CLI file conversion must remain streaming. Do not replace stream processing with "read whole file into memory" logic. In-place conversion is intentionally opt-in:
- Without --in-place, -i and -o referring to the same actual file is rejected.
- With --in-place, output is written to a temporary file next to the target, then the target is replaced after conversion succeeds.
Platform and Path Handling
OpenCC uses UTF-8 internally for paths unless an API explicitly documents a different contract. Windows code should convert to UTF-16 at the platform boundary.
Important files:
- UTF8Util.hpp, UTF8Util.cpp
- UTF-8 helpers and platform string conversion helpers.
- WinUtil.hpp
- Small Windows-only UTF-8/UTF-16 conversion helpers.
- tools/PlatformIO.*
Maintenance rules:
- Do not add raw fopen, std::fstream, stat, std::tmpnam, or narrow Win32 path calls to new Windows-sensitive paths.

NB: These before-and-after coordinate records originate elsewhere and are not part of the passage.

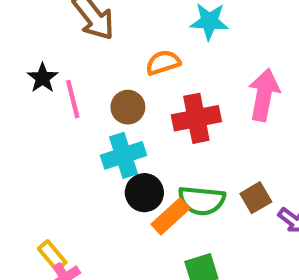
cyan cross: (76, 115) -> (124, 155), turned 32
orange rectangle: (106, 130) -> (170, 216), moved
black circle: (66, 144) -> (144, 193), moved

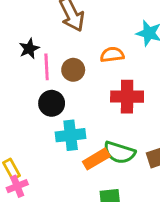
brown circle: (128, 107) -> (73, 70), moved
cyan cross: (124, 155) -> (71, 135), moved
black circle: (144, 193) -> (52, 103), moved

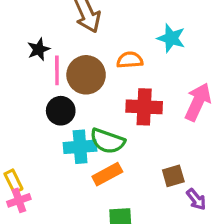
brown circle: (73, 70) -> (86, 75), size x1.5
green semicircle: (119, 152) -> (107, 141), moved

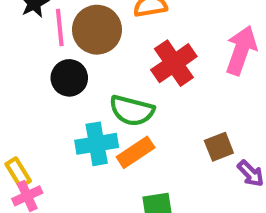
red cross: (144, 107) -> (174, 63), turned -32
cyan cross: (80, 147) -> (97, 144), moved

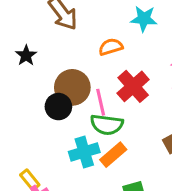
pink line: (60, 27) -> (101, 102), moved
brown circle: (97, 30) -> (72, 87), moved

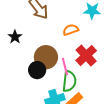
green semicircle: (107, 125) -> (69, 81), turned -90

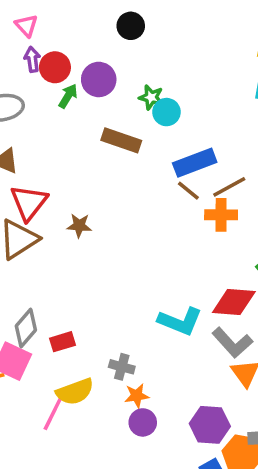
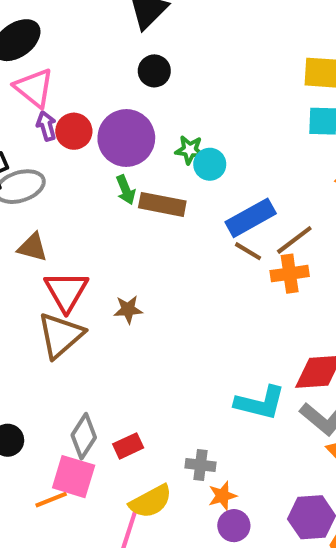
pink triangle: (26, 26) -> (34, 88), size x1.5
purple circle: (99, 79) -> (126, 138), size x1.4
green arrow: (68, 96) -> (126, 190), moved, turned 135

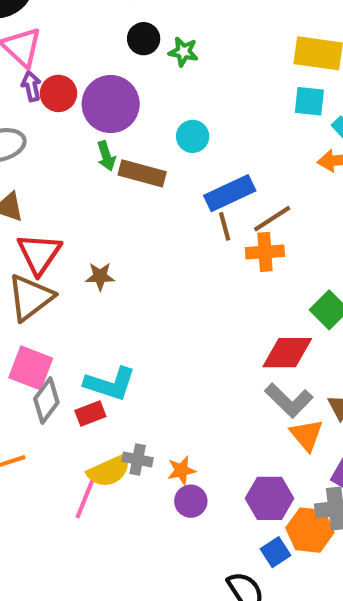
green star: (190, 150) -> (183, 52), moved
brown line: (248, 251) -> (225, 226), turned 40
cyan L-shape: (260, 403) -> (110, 384), moved
gray cross: (201, 465) -> (138, 459), moved
pink square: (74, 477) -> (31, 368), moved

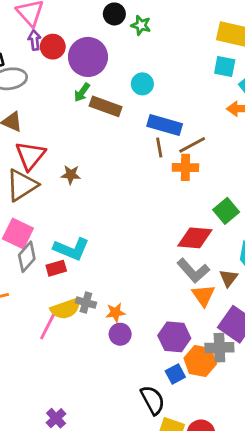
green arrow: (106, 156) -> (82, 92), turned 48
blue rectangle: (230, 193) -> (165, 125), turned 36

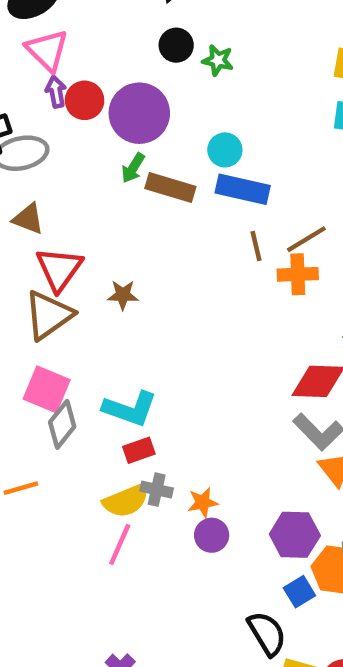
blue rectangle: (165, 125) -> (243, 189), moved
red rectangle: (56, 268) -> (139, 450), moved
pink line: (48, 326) -> (120, 544), moved

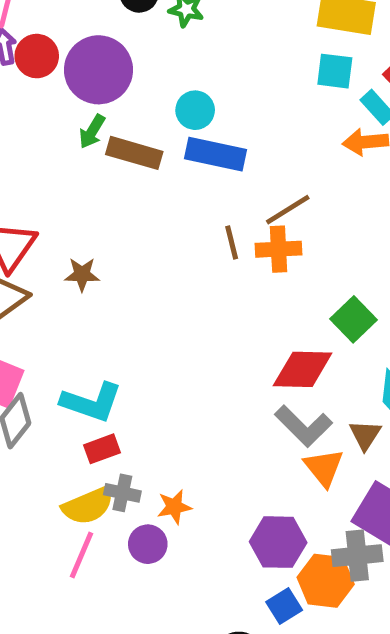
brown line: (256, 246) -> (232, 243), moved
purple circle: (212, 535) -> (148, 544), moved

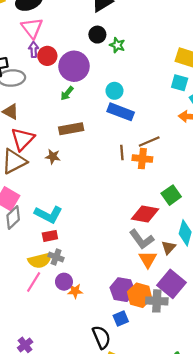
brown rectangle: (134, 153) -> (71, 129), moved, turned -35
orange star: (174, 507) -> (75, 291), moved
orange hexagon: (326, 581) -> (140, 295), moved

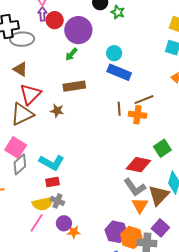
brown triangle: (169, 247) -> (159, 195), size x1.6
purple square: (172, 284) -> (160, 228), size x0.7

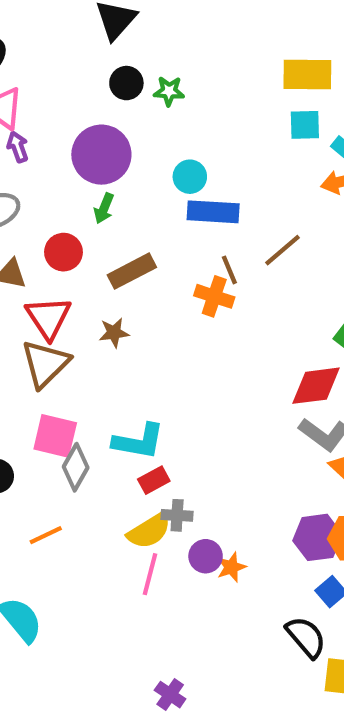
red circle: (55, 20) -> (63, 252), moved
brown line: (119, 109) -> (229, 270), moved
orange cross: (137, 115) -> (214, 296), moved, turned 30

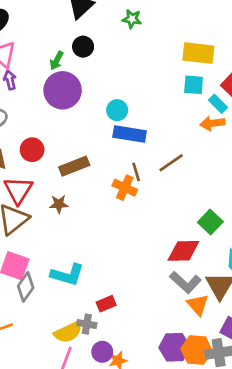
green star: (169, 91) -> (132, 19), moved
green arrow: (104, 208) -> (57, 61), moved
red rectangle: (154, 480) -> (106, 304), moved

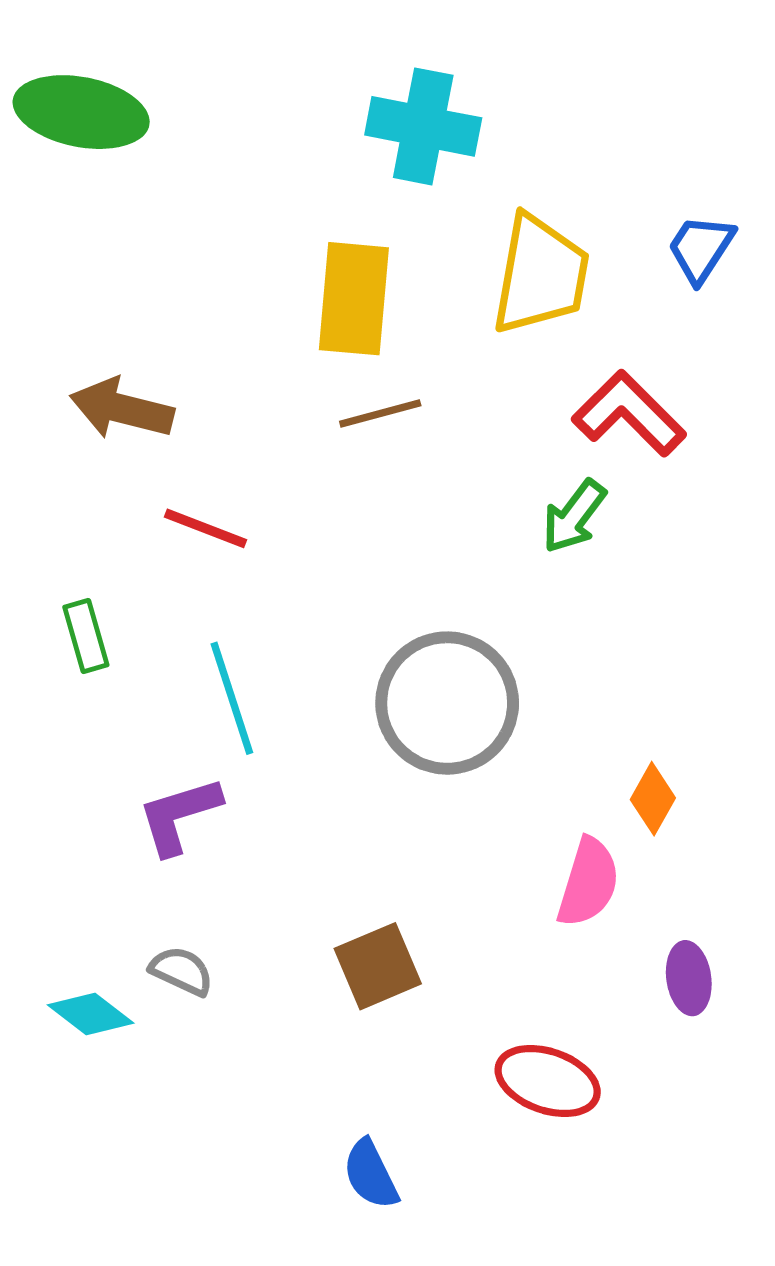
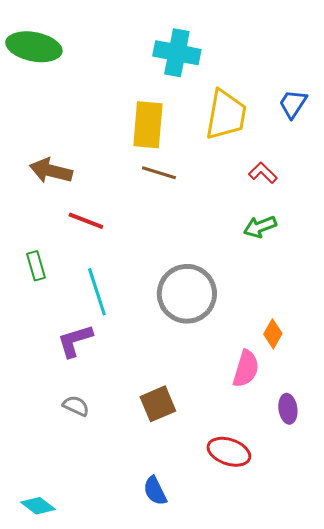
brown line: (380, 414) -> (159, 173), turned 32
red L-shape: (629, 414) -> (263, 173), size x0.6
green arrow: (574, 516) -> (260, 227), moved, turned 32
cyan diamond: (91, 1014) -> (38, 506), moved

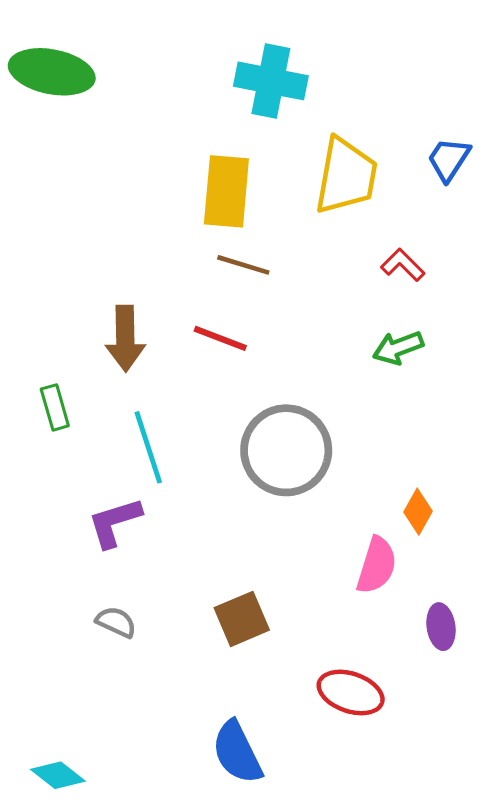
brown arrow: (51, 171) -> (125, 338), moved, turned -105
red line: (86, 221) -> (220, 338), moved
blue semicircle: (155, 491) -> (237, 752), size x1.4

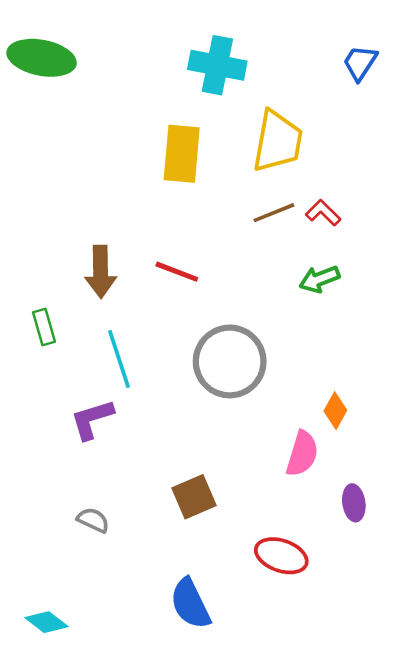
blue trapezoid: (449, 159) -> (360, 63), moved
brown line: (243, 265) -> (274, 213), moved, turned -39
gray semicircle: (116, 622) -> (93, 520), moved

- Prefer existing platform helpers or add a clearly named boundary helper.
- Keep public API encoding contracts explicit.
- Validate Windows path changes with real Windows CI. Zig cross-compilation is useful for compile/link coverage, but it does not execute Windows runtime path behavior.
Plugins
- plugin/OpenCCPlugin.h
- C plugin ABI used by loadable segmentation plugins.
- PluginSegmentation.*
- Host-side plugin loader and adapter.
The Jieba plugin lives outside src under plugins/jieba.
Tests
Most core modules have adjacent *Test.cpp files in this directory. Important test groups include:
- ConfigTest.cpp
- Config search paths and Unicode config path handling.
- SimpleConverterTest.cpp
- C++ wrapper behavior and C API basics.
- Conversion*Test.cpp
- Conversion and inspection behavior.
- MaxMatchSegmentationTest.cpp
- MarisaDictTest.cpp, TextDictTest.cpp, DictGroupTest.cpp
- Dictionary implementations.
- UTF8*Test.cpp
- UTF-8 slicing and utility behavior.
CLI tests live in test/CommandLineConvertTest.cpp because they execute the built command-line binary. They cover streaming behavior, Unicode paths, measurement output, inspection modes, and in-place conversion safety.
Build Integration
The source tree is built through both CMake and Bazel:
- src/CMakeLists.txt
- src/BUILD.bazel
- src/tools/CMakeLists.txt
- src/tools/BUILD.bazel
When adding or renaming source files, update both build systems and any direct cross-build scripts that carry explicit source lists.